I cut 1/2” – 3’4” thick scrap sticks to the various angles I want to grind. Next, I make a mark on the end of the stick, distanced from the bottom edge equal to approximately half of the thickness of the tool I want to grind.

The mark is KEY, the angle is not enough.

These sticks are slid up to the wheel with the mark touching the wheel and I adjust the rest to match the stick.

Lee Valley sells a setup block that work exactly the same way, included with the Veritas rest but apparently not available alone. Scroll down to VERITAS ANGLE SETTING GAUGE

My sticks have one angle at each end. Five degree increments from 20-55 degrees, and a 27, took about 10 minutes to make. They work GREAT, account for wheel wear, and angles are easily repeatable.

View Dusty56's profile


11819 posts in 3689 days

#13 posted 10-15-2012 06:05 PM

Very interesting post , dude. Thank you : )

-- I'm absolutely positive that I couldn't be more uncertain!

View Bill White's profile

Bill White

4932 posts in 3961 days

#14 posted 10-15-2012 06:26 PM

This makes my head hurt.
I just adjust the rest to the blade, grind, hone, I’m done.
_____
**Problem details:**
Answer these about the grinding-angle text:
(a) How far from the bottom edge of the stick is the mark placed?
(b) What angles do the sticks cover?
(c) How long did the sticks take to make?
The listing after this plays no part in this.

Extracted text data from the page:
_____
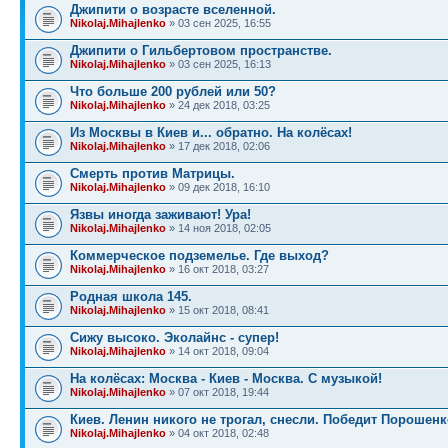
Джипити о возрасте вселенной.
Nikolaj.Mihajlenko
» 03 сен 2025, 16:55
Джипити о Гильбертовом пространстве.
Nikolaj.Mihajlenko
» 03 сен 2025, 16:13
Что больше 200 рублей или 50?
Nikolaj.Mihajlenko
» 24 дек 2018, 03:25
Из Москвы в Киев и... обратно. На колёсах!
Nikolaj.Mihajlenko
» 17 дек 2018, 02:06
Смерть против Матрицы.
Nikolaj.Mihajlenko
» 09 дек 2018, 16:10
Язвы иногда заживают! Ура!
Nikolaj.Mihajlenko
» 14 ноя 2018, 02:05
Коммерческое подземелье. Где выход?
Nikolaj.Mihajlenko
» 16 окт 2018, 03:27
Родная школа 145.
Nikolaj.Mihajlenko
» 15 окт 2018, 08:41
Сижу высоко. Эколайнс - супер!
Nikolaj.Mihajlenko
» 14 окт 2018, 09:04
На колёсах: Москва - Киев - Москва. С музыкой!
Nikolaj.Mihajlenko
» 07 окт 2018, 19:44
Киев. Ленин никого не трогал, снесли. Победит Порошенк
Nikolaj.Mihajlenko
» 04 окт 2018, 02:48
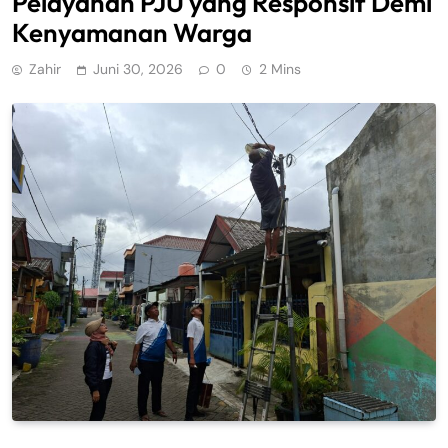
Pelayanan PJU yang Responsif Demi
Kenyamanan Warga
Zahir
Juni 30, 2026
0
2 Mins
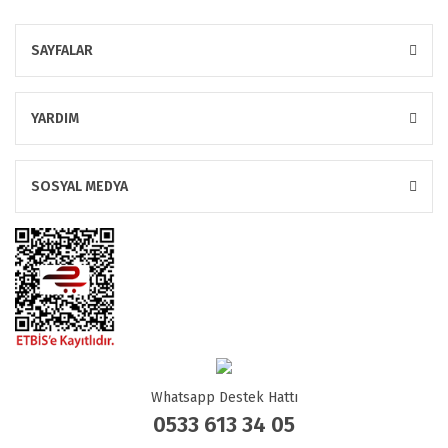
SAYFALAR
YARDIM
SOSYAL MEDYA
Whatsapp Destek Hattı
0533 613 34 05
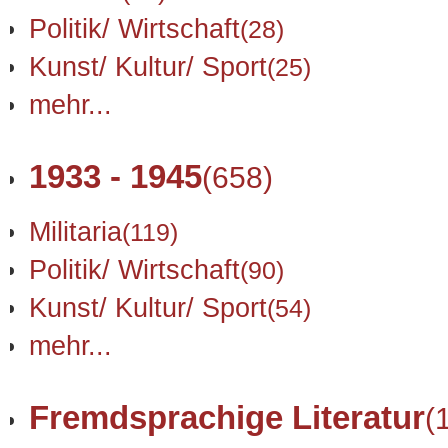
Politik/ Wirtschaft
(28)
Kunst/ Kultur/ Sport
(25)
mehr...
1933 - 1945
(658)
Militaria
(119)
Politik/ Wirtschaft
(90)
Kunst/ Kultur/ Sport
(54)
mehr...
Fremdsprachige Literatur
(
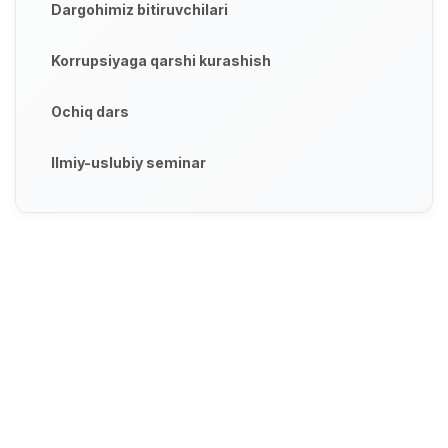
Dargohimiz bitiruvchilari
Korrupsiyaga qarshi kurashish
Ochiq dars
Ilmiy-uslubiy seminar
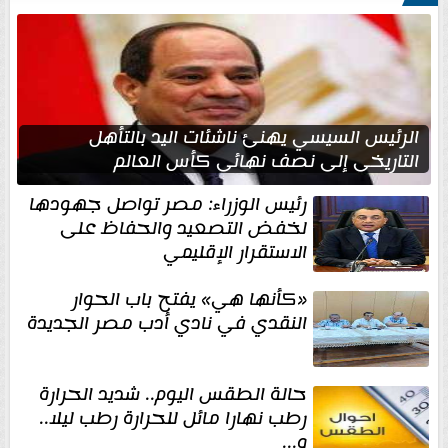
الرئيس السيسي يهنئ ناشئات اليد بالتأهل
التاريخي إلى نصف نهائي كأس العالم
رئيس الوزراء: مصر تواصل جهودها
لخفض التصعيد والحفاظ على
الاستقرار الإقليمي
«كأنها هي» يفتح باب الحوار
النقدي في نادي أدب مصر الجديدة
حالة الطقس اليوم.. شديد الحرارة
رطب نهارا مائل للحرارة رطب ليلا..
و...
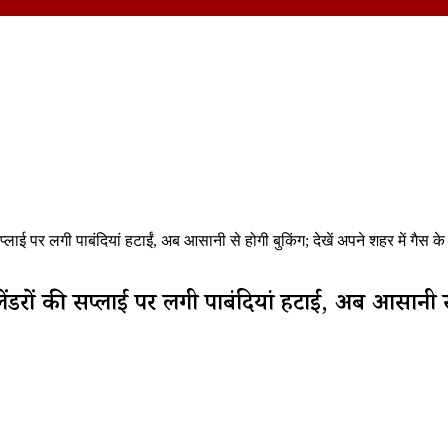
ाई पर लगी पाबंदियां हटाईं, अब आसानी से होगी बुकिंग; देखें अपने शहर में गैस के
ंडरों की सप्लाई पर लगी पाबंदियां हटाईं, अब आसानी से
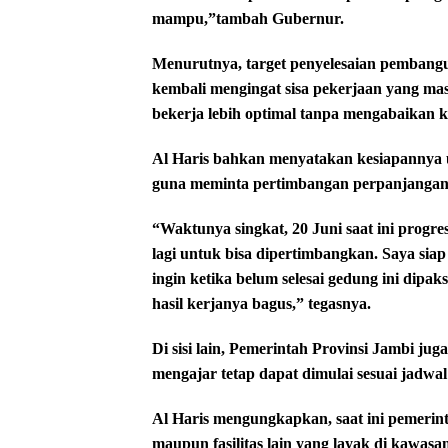
mampu,”tambah Gubernur.
Menurutnya, target penyelesaian pembangu
kembali mengingat sisa pekerjaan yang ma
bekerja lebih optimal tanpa mengabaikan k
Al Haris bahkan menyatakan kesiapannya 
guna meminta pertimbangan perpanjangan 
“Waktunya singkat, 20 Juni saat ini progr
lagi untuk bisa dipertimbangkan. Saya sia
ingin ketika belum selesai gedung ini dip
hasil kerjanya bagus,” tegasnya.
Di sisi lain, Pemerintah Provinsi Jambi jug
mengajar tetap dapat dimulai sesuai jadwal
Al Haris mengungkapkan, saat ini pemerin
maupun fasilitas lain yang layak di kawa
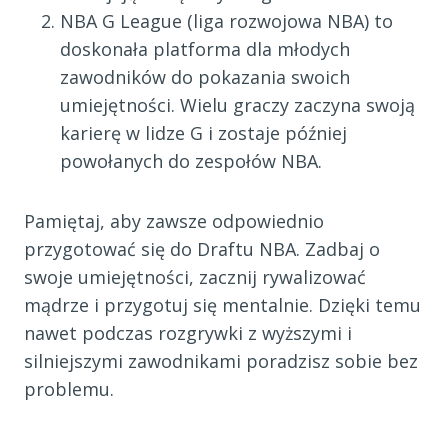
NBA G League (liga rozwojowa NBA) to
doskonała platforma dla młodych
zawodników do pokazania swoich
umiejętności. Wielu graczy zaczyna swoją
karierę w lidze G i zostaje później
powołanych do zespołów NBA.
Pamiętaj, aby zawsze odpowiednio
przygotować się do Draftu NBA. Zadbaj o
swoje umiejętności, zacznij rywalizować
mądrze i przygotuj się mentalnie. Dzięki temu
nawet podczas rozgrywki z wyższymi i
silniejszymi zawodnikami poradzisz sobie bez
problemu.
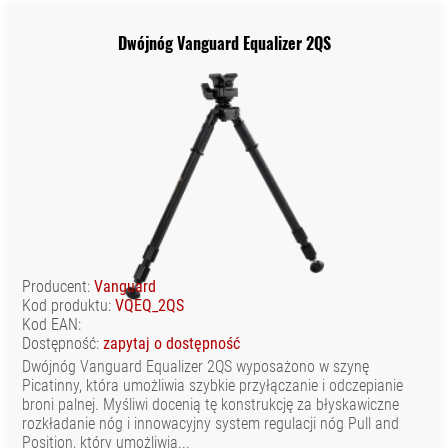
Dwójnóg Vanguard Equalizer 2QS
Producent:
Vanguard
Kod produktu:
VQEQ_2QS
Kod EAN:
Dostępność:
zapytaj o dostępność
Dwójnóg Vanguard Equalizer 2QS wyposażono w szynę
Picatinny, która umożliwia szybkie przyłączanie i odczepianie
broni palnej. Myśliwi docenią tę konstrukcję za błyskawiczne
rozkładanie nóg i innowacyjny system regulacji nóg Pull and
Position, który umożliwia...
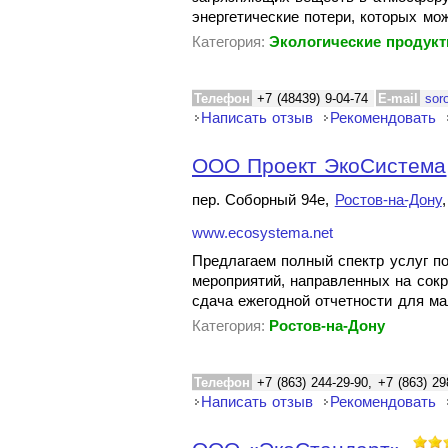
энергетические потери, которых мо
Категория:
Экологические продук
Телефон
+7 (48439) 9-04-74
E-mail
sor
Написать отзыв
Рекомендовать
ООО Проект ЭкоСистема
пер. Соборный 94е,
Ростов-на-Дону
www.ecosystema.net
Предлагаем полный спектр услуг п
мероприятий, направленных на сок
сдача ежегодной отчетности для ма
Категория:
Ростов-на-Дону
Телефон
+7 (863) 244-29-90, +7 (863) 29
Написать отзыв
Рекомендовать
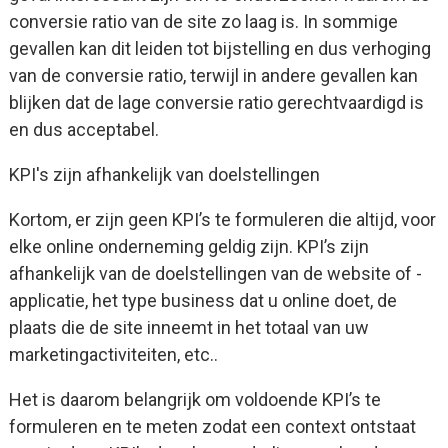
conversie ratio van de site zo laag is. In sommige
gevallen kan dit leiden tot bijstelling en dus verhoging
van de conversie ratio, terwijl in andere gevallen kan
blijken dat de lage conversie ratio gerechtvaardigd is
en dus acceptabel.
KPI's zijn afhankelijk van doelstellingen
Kortom, er zijn geen KPI’s te formuleren die altijd, voor
elke online onderneming geldig zijn. KPI’s zijn
afhankelijk van de doelstellingen van de website of -
applicatie, het type business dat u online doet, de
plaats die de site inneemt in het totaal van uw
marketingactiviteiten, etc..
Het is daarom belangrijk om voldoende KPI’s te
formuleren en te meten zodat een context ontstaat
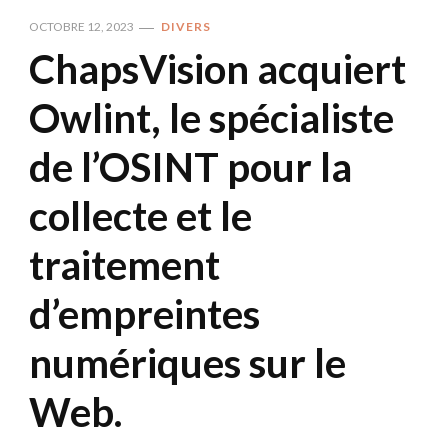
OCTOBRE 12, 2023
DIVERS
ChapsVision acquiert
Owlint, le spécialiste
de l’OSINT pour la
collecte et le
traitement
d’empreintes
numériques sur le
Web.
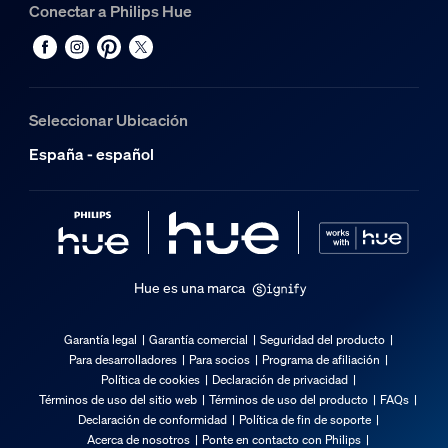
Conectar a Philips Hue
Seleccionar Ubicación
España - español
Hue es una marca
Garantía legal
Garantía comercial
Seguridad del producto
Para desarrolladores
Para socios
Programa de afiliación
Política de cookies
Declaración de privacidad
Términos de uso del sitio web
Términos de uso del producto
FAQs
Declaración de conformidad
Política de fin de soporte
Acerca de nosotros
Ponte en contacto con Philips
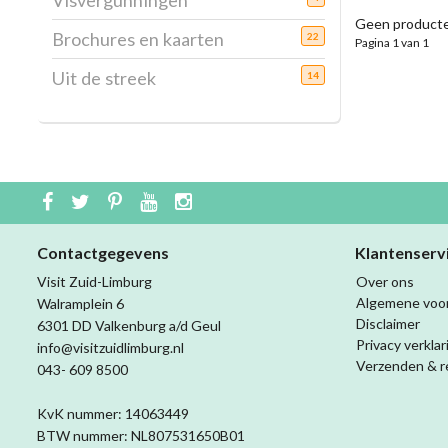
Visvergunningen
Geen producte
Brochures en kaarten
22
Pagina 1 van 1
Uit de streek
14
Contactgegevens
Klantenserv
Visit Zuid-Limburg
Over ons
Algemene voo
Walramplein 6
Disclaimer
6301 DD Valkenburg a/d Geul
Privacy verklar
info@visitzuidlimburg.nl
Verzenden & r
043- 609 8500
KvK nummer: 14063449
BTW nummer: NL807531650B01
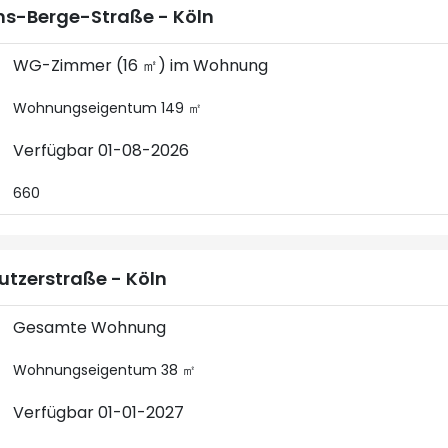
s-Berge-Straße - Köln
WG-Zimmer (16 ㎡) im Wohnung
Wohnungseigentum 149 ㎡
Verfügbar 01-08-2026
660
utzerstraße - Köln
Gesamte Wohnung
Wohnungseigentum 38 ㎡
Verfügbar 01-01-2027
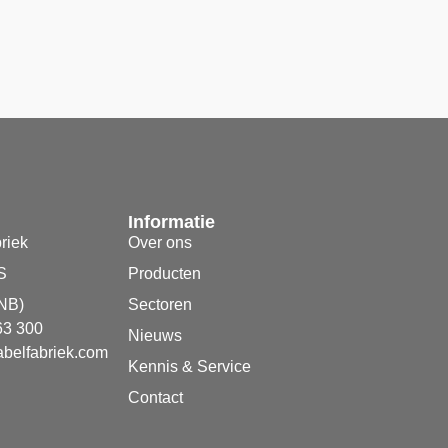
Informatie
riek
Over ons
S
Producten
NB)
Sectoren
63 300
Nieuws
belfabriek.com
Kennis & Service
Contact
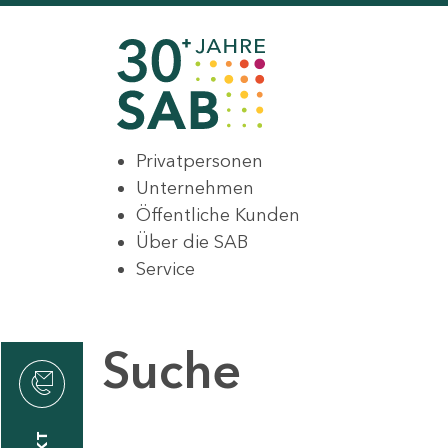
Privatpersonen
Unternehmen
Öffentliche Kunden
Über die SAB
Service
Suche
den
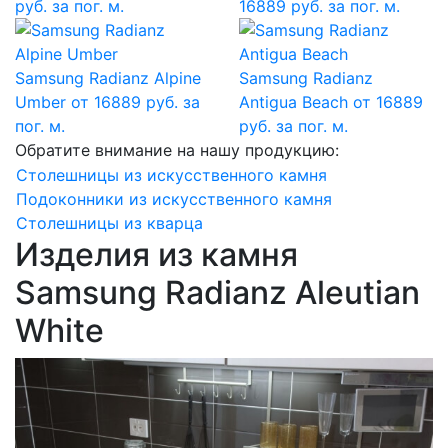
руб. за пог. м.
16889 руб. за пог. м.
Samsung Radianz Alpine
Samsung Radianz
Umber
от 16889 руб. за
Antigua Beach
от 16889
пог. м.
руб. за пог. м.
Обратите внимание на нашу продукцию:
Столешницы из искусственного камня
Подоконники из искусственного камня
Столешницы из кварца
Изделия из камня
Samsung Radianz Aleutian
White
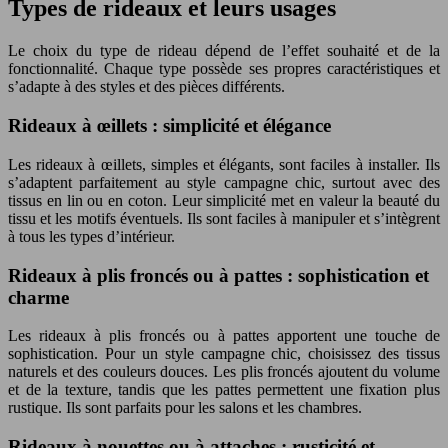
Types de rideaux et leurs usages
Le choix du type de rideau dépend de l’effet souhaité et de la
fonctionnalité. Chaque type possède ses propres caractéristiques et
s’adapte à des styles et des pièces différents.
Rideaux à œillets : simplicité et élégance
Les rideaux à œillets, simples et élégants, sont faciles à installer. Ils
s’adaptent parfaitement au style campagne chic, surtout avec des
tissus en lin ou en coton. Leur simplicité met en valeur la beauté du
tissu et les motifs éventuels. Ils sont faciles à manipuler et s’intègrent
à tous les types d’intérieur.
Rideaux à plis froncés ou à pattes : sophistication et
charme
Les rideaux à plis froncés ou à pattes apportent une touche de
sophistication. Pour un style campagne chic, choisissez des tissus
naturels et des couleurs douces. Les plis froncés ajoutent du volume
et de la texture, tandis que les pattes permettent une fixation plus
rustique. Ils sont parfaits pour les salons et les chambres.
Rideaux à nouettes ou à attaches : rusticité et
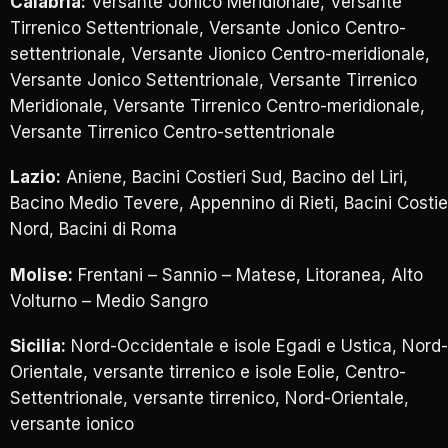
Calabria:
Versante Jonico Meridionale, Versante
Tirrenico Settentrionale, Versante Jonico Centro-
settentrionale, Versante Jionico Centro-meridionale,
Versante Jonico Settentrionale, Versante Tirrenico
Meridionale, Versante Tirrenico Centro-meridionale,
Versante Tirrenico Centro-settentrionale
Lazio:
Aniene, Bacini Costieri Sud, Bacino del Liri,
Bacino Medio Tevere, Appennino di Rieti, Bacini Costie
Nord, Bacini di Roma
Molise:
Frentani – Sannio – Matese, Litoranea, Alto
Volturno – Medio Sangro
Sicilia:
Nord-Occidentale e isole Egadi e Ustica, Nord-
Orientale, versante tirrenico e isole Eolie, Centro-
Settentrionale, versante tirrenico, Nord-Orientale,
versante ionico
_____
**Solution to this exercise:**
(a) A distance equal to approximately half the thickness of the tool to be ground.
(b) Five-degree increments from 20 to 55 degrees, plus a 27.
(c) About 10 minutes.